Samir: Nein, das ist reiner Zufall. Carlos kenne ich seit meinem ersten Dokumentarfilm “Babylon 2” über Immigrantenkinder. Er war damals Schuhverkäufer und keiner konnte ahnen, dass er eines Tages ein Hip Hop-Star sein wird.

Michael Sauter hat für meine Produktionsfirma bereits das Drehbuch zu “Strähl” geschrieben. Er schreibt harte Geschichten, das gefällt mir. Ich liebe es, Geschichten zu erzählen, die gut enden.

swissinfo: Es war nicht leicht, die nötigen Gelder für die Finanzierung der Produktion zu finden. Wie fühlen Sie sich als Regisseur in der Schweiz?

Samir: Ich glaube, das Leben als Filmemacher ist überall dasselbe. Einen Film zu drehen, ist jedes Mal ein langer Prozess. Das muss man akzeptieren, denn es ist auch ein Privileg. Und manchmal braucht es Geduld.

Kürzlich habe ich sechs Drehbücher geschrieben. Keines konnte finanziert werden. Aber ich war nicht niedergeschlagen. Ich habe mich in Zürich für die Erhöhung der Filmförderung eingesetzt und es hat funktioniert.

swissinfo: In “Snow White” geht es um einen Aspekt der modernen Gesellschaft in der Schweiz. Welche anderen Themen möchten Sie in ihren nächsten Filmen behandeln?

Samir: Ich habe immer viele Projekte. Sicher ist, dass ich schon ein klares Drehbuch im Kopf habe.
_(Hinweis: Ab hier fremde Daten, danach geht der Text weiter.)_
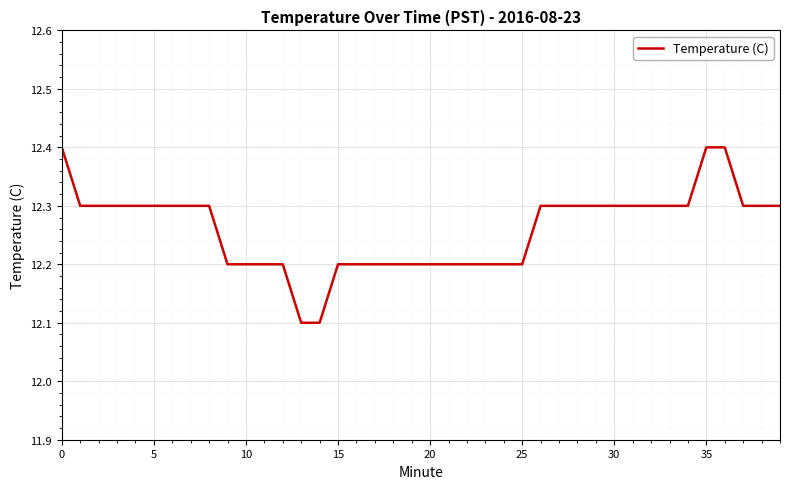

What is the greatest value displayed?

12.4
Es basiert auf einem Roman des Deutschschweizer Schriftstellers Peter Stamm.

Es geht wieder um eine Liebesgeschichte, die diesmal aber in Chicago spielt. Jetzt muss ich mich um die Finanzierung kümmern, damit ich in die USA gehen und dort drehen kann. Ein grosses Projekt, ich weiss nicht, ob es gelingt.
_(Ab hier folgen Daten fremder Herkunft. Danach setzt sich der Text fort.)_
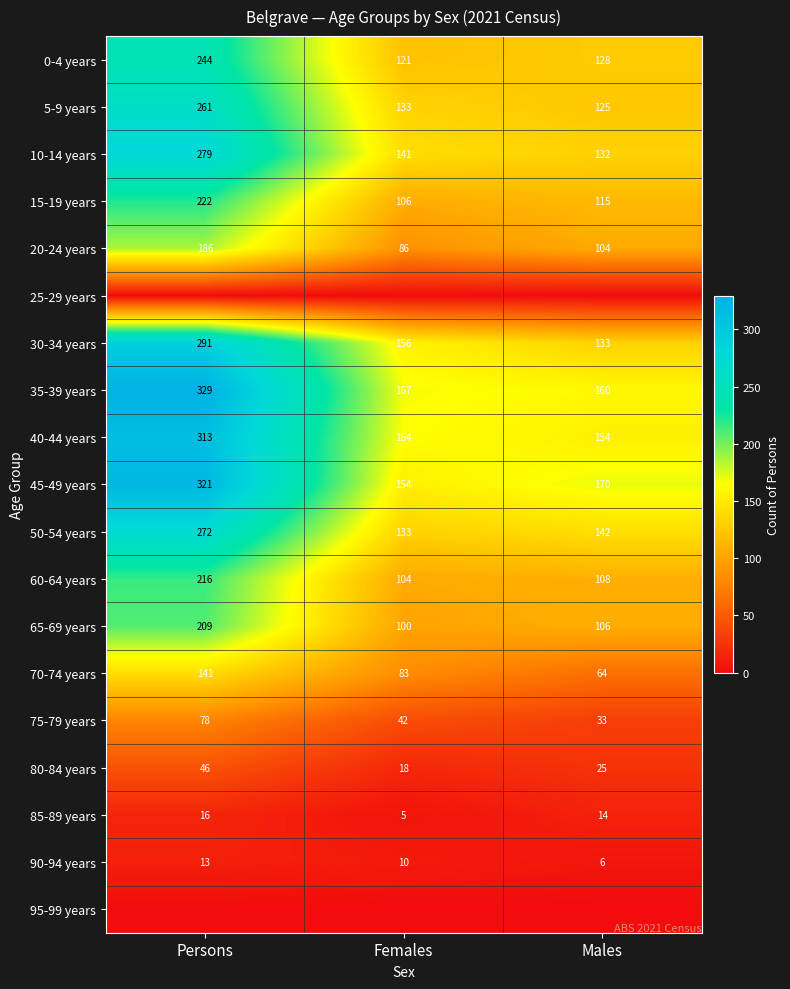

What is the approximate value of 65-69 years at Persons?

209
Dann möchte ich auch den letzten Teil meiner Trilogie vollenden, die mit “Babylon 2”, einem Film über das Leben von jungen Ausländer in der Schweiz, begonnen hat. Teil zwei war “Forget Bagdad”, die Geschichte über kommunistische irakische Juden.

Der letzte Teil der Trilogie, “Iraqi Odyssey” soll die Geschichte meiner Familienangehörigen erzählen, die es in alle Teile der Welt verschlagen hat: Sie leben in London, Neuseeland, Zürich, Paris, Moskau aber auch in Irak.

swissinfo-Interview: Alexandra Richard, Locarno
(Übertragung aus dem Französischen: Andreas Keiser)

“Snow White” 2005

Regie: Samir

Drehbuch: Michael Sauter

Darsteller: Julie Fournier, Carlos Leal

Filmfestival Locarno: Internationaler Wettbewerb

Schweizer Kinopremiere: 1. September 2005

Samir wurde 1955 in Bagdad geboren. Seit 1961 lebt er in der Schweiz, wo er an der Schule für Gestaltung in Zürich studierte.

Ab 1983 realisiert der Typograph und Kameramann seine ersten Filme. Seither hat Samir über 40 Video-Produktionen und Dokumentarfilme gedreht. Seine wichtigsten Filme sind “Babylon 2” und “Forget Bagdad”.